■ AIM OF THE EXERCISE: Rewrite everything from the line containing "scientific name: Notopleura discolor" down to the end of the records as a numbered list, leaving out any blank lines.

■ MATERIAL TO PROCESS:
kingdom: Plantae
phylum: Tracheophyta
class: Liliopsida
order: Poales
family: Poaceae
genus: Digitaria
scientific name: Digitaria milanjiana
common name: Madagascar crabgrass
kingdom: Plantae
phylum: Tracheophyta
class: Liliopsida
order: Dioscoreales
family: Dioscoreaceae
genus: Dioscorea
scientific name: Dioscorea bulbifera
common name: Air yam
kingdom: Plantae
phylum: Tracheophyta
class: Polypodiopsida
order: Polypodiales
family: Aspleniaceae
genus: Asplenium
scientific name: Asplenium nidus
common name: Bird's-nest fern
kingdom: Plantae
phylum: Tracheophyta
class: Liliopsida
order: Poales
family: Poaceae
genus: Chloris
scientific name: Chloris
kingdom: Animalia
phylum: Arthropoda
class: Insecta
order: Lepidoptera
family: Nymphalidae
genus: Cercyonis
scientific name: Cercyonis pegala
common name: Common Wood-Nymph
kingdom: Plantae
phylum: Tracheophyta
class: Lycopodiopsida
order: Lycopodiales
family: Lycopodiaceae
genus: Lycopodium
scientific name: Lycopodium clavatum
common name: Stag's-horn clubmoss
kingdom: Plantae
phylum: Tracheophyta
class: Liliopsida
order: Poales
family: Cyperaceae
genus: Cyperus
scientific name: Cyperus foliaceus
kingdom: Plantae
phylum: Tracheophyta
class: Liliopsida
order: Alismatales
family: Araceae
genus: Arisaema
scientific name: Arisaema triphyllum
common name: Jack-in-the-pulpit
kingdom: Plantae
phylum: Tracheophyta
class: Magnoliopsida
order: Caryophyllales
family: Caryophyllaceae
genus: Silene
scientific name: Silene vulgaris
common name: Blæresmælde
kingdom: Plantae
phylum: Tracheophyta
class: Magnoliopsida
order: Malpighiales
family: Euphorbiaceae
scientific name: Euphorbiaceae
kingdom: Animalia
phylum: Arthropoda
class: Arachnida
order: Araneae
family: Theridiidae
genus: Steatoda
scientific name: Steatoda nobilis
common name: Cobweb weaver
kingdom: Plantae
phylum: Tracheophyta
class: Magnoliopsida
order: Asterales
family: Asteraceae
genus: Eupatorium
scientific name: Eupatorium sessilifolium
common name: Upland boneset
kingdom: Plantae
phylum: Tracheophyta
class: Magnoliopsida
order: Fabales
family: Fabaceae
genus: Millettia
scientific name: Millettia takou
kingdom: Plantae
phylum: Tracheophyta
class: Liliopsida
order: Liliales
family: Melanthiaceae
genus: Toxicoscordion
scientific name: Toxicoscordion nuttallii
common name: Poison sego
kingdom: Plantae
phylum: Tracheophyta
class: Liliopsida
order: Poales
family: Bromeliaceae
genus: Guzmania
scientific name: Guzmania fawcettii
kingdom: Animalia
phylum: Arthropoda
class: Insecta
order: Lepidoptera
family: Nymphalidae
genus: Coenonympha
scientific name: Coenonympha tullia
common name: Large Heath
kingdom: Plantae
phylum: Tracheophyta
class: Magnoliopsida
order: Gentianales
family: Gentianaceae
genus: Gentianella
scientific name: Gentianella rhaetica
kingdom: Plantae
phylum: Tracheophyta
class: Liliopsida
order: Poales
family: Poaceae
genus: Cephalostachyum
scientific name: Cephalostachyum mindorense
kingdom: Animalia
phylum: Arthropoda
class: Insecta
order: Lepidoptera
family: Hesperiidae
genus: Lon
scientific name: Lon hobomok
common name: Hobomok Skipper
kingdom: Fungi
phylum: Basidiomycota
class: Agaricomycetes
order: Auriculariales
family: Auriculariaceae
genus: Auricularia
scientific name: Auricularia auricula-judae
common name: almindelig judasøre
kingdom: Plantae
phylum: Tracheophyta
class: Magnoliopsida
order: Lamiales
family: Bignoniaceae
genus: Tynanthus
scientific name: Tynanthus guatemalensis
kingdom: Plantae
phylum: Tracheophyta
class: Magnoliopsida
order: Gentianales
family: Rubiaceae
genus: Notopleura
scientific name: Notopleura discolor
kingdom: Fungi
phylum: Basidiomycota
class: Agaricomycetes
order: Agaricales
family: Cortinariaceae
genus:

■ EXERCISE RESPONSE:
1. scientific name: Notopleura discolor
2. kingdom: Fungi
3. phylum: Basidiomycota
4. class: Agaricomycetes
5. order: Agaricales
6. family: Cortinariaceae
7. genus:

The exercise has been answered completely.